La escolarización temprana es el adviento de la educación permanente, el gran factor que propicia la detección de necesidades singulares y favorece la igualdad de oportunidades. Aprender a hablar en el corazón de una lengua materna, paterna, es iniciarse en el reconocimiento de un mundo ya configurado y abierto.

Y cuando uno dice lo que piensa, incluso es interesante hacer estas consideraciones: «Bueno, antes de hablar voy a decir unas palabras», lo que prueba que se es capaz de reconocer que la palabra viene muy después, al final tal vez de un cultivo, de un cuidado. Considerar y cuidar la palabra, este sería casi mi lema.

Tan somos seres de palabra, que la palabra propia singular e irrepetible es lo que nos constituye, la que nadie dirá en nuestro lugar. En realidad, es como si no pudiéramos ver a alguien hasta que le oímos hablar.

Por eso dejar hablar no es un acto de permisividad ni de condescendencia, sino de reconocimiento.
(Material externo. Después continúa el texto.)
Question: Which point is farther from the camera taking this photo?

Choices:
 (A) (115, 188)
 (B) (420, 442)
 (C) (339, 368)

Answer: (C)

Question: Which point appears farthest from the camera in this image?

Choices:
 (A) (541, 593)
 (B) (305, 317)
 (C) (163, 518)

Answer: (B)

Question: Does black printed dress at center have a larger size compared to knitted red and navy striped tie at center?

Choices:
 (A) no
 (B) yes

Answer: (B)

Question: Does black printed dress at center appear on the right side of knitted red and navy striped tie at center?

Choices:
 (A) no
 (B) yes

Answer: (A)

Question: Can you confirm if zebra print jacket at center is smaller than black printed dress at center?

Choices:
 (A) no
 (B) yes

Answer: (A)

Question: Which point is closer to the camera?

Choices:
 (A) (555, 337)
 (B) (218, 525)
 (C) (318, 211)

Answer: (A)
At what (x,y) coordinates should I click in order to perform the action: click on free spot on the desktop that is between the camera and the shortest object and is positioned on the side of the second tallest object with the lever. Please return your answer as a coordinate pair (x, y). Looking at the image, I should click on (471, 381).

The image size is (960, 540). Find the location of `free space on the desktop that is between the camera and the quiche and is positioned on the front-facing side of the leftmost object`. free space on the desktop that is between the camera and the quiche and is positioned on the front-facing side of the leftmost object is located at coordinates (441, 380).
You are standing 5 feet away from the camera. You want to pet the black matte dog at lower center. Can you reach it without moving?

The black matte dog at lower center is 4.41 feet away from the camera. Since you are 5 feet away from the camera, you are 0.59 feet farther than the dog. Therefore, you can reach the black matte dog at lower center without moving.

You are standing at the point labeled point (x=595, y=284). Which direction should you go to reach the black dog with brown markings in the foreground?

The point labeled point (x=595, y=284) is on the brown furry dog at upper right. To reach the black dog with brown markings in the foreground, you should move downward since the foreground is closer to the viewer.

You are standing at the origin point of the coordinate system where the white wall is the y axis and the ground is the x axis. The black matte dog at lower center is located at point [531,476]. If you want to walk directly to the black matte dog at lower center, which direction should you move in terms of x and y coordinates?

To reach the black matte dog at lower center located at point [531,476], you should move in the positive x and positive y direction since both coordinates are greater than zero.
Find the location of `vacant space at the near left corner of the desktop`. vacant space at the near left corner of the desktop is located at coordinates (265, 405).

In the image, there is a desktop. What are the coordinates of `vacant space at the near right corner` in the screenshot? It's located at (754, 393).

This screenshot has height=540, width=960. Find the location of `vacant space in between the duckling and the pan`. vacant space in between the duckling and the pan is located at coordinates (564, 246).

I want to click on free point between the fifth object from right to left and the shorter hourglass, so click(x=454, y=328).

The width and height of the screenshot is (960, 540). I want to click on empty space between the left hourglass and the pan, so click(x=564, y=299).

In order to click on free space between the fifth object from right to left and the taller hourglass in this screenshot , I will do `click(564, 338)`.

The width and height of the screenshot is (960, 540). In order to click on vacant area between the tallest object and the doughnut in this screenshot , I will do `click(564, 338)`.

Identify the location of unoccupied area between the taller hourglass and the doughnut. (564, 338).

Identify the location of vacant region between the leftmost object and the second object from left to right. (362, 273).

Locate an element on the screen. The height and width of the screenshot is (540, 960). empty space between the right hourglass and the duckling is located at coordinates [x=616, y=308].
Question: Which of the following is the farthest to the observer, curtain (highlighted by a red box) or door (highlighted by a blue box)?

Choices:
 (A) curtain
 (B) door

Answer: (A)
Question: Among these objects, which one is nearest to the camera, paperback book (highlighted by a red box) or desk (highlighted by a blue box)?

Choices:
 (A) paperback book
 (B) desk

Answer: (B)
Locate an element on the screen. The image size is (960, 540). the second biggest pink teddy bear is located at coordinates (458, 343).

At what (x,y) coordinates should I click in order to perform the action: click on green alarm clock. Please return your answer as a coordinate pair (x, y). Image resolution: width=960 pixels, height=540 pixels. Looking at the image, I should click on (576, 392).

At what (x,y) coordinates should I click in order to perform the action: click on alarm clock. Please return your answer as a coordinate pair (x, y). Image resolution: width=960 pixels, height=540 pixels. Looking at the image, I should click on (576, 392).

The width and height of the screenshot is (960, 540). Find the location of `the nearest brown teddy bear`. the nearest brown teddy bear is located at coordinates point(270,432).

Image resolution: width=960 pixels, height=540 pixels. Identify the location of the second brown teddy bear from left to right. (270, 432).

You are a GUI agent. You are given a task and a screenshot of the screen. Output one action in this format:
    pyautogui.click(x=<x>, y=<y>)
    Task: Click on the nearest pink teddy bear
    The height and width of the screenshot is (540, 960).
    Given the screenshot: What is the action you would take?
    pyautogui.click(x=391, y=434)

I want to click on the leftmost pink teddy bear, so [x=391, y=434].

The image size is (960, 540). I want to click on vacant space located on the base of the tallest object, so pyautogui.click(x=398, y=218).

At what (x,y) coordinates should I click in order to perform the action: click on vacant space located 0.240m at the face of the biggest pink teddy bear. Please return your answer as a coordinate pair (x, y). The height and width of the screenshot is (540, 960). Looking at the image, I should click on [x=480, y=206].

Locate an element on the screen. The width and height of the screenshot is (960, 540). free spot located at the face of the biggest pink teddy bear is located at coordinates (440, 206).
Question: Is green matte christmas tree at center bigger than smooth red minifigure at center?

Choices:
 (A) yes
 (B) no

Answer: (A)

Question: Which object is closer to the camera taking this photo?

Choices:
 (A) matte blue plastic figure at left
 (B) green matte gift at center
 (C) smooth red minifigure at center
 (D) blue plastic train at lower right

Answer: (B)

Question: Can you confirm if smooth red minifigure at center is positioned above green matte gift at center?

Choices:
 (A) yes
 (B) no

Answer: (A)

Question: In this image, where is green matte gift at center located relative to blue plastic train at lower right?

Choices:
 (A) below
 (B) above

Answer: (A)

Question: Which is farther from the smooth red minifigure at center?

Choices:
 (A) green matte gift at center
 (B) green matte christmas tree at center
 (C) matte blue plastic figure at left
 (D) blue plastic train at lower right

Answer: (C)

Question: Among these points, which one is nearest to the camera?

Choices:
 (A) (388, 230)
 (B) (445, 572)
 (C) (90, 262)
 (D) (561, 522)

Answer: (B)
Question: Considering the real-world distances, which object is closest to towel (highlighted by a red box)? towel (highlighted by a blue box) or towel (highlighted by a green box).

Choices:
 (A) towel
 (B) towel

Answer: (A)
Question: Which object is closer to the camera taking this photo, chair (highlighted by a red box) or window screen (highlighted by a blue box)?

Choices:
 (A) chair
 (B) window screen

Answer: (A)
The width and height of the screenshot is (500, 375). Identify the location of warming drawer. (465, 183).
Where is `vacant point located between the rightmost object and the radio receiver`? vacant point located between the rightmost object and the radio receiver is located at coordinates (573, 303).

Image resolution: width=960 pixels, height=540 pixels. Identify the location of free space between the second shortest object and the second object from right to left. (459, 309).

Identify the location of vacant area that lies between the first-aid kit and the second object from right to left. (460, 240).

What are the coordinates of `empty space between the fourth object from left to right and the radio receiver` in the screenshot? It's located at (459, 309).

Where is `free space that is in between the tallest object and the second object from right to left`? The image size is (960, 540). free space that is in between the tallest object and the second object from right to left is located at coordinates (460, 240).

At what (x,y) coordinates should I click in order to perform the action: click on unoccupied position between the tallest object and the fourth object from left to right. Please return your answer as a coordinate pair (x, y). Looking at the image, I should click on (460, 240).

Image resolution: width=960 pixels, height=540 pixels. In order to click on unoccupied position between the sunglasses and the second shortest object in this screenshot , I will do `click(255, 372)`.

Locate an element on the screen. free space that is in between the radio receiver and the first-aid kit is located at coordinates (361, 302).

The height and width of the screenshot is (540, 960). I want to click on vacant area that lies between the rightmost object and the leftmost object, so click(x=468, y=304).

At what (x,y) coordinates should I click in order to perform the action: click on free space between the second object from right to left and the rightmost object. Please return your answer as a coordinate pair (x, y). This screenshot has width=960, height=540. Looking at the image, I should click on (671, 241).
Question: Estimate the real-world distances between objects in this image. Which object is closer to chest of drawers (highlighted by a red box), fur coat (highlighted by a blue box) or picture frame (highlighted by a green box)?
Es necesario crear condiciones para la palabra de todos y de cada cual, abrir espacios de conversación, no para disertar en nombre de los demás, sino para propiciar su propia palabra. Se trata casi más de un escuchar. Sin ello, no hay efectivo decir.

En la palabra encontramos las fuerzas que nos faltan, la ilusión de la que carecemos, el aliento requerido, las ideas que tanto precisamos y una determinada memoria y comprensión del mundo. Hablar es una forma específica de presentarse, de ofrecerse, de llegar a ser alguien para los demás.

En ocasiones, ningún regalo es mejor que la palabra justa. La necesitamos.

Se requieren las palabras justas y ello no es simplemente cuestión de cantidad, sino de mesura, bien compatible con la armoniosa pasión. A veces, todo está perdido de palabras y no se dice nada. Y no solo, en un sentido, por la palabrería o, en otro, por el cultivo del necesario silencio, sino por el temeroso callar y acallar la palabra, para que en última instancia solo haya voces.

Aprender es aprender a hablar, a leer y a escribir. En última instancia, así seremos más libres y mejores ciudadanos.

Ninguna propuesta educativa ha de olvidarlo. Y la gramática y la lengua han de procurarnos los medios para lograrlo. Y para decirlo. Y para hacerlo bien.

Así tenemos más posibilidades de relación. Abramos una página cualquiera. Ya por ser página es pacto de paz, aldea que acoge las diferencias, es pango, es un espacio que se construye desde el esfuerzo colectivo y la tarea de cada cual. Cada página es un lance, un episodio de reflexión.

Tal vez la página, una página sea la realidad más evidente de esta acción. Una página es un tratado de paz, un pacto, un acuerdo, un encuentro de adjetivos, sustantivos, adverbios, preposiciones, conjunciones, verbos… que conviven armónicamente. Al respecto es educativo dejar, como señala Gracián, las márgenes desembarazadas.

Este espacio en blanco convoca la acción de leer. Las iluminaciones, las notas, al lado, al pie se convocan entre sí y, tengan lugar o no, son requeridas. Pango dice a su voz aldea y una población de potenciales lectores reescriben el texto incluso con su silencio.

He asistido a la progresiva desaparición de seres extremadamente preciosos, seres que sabían hablar, responder, escribir capaces de repetición y de memoria. Responder de, responder ante, dar respuesta. Así señalaba Paul Valéry, nosotros añadimos seres capaces de leer, hablar y escribir.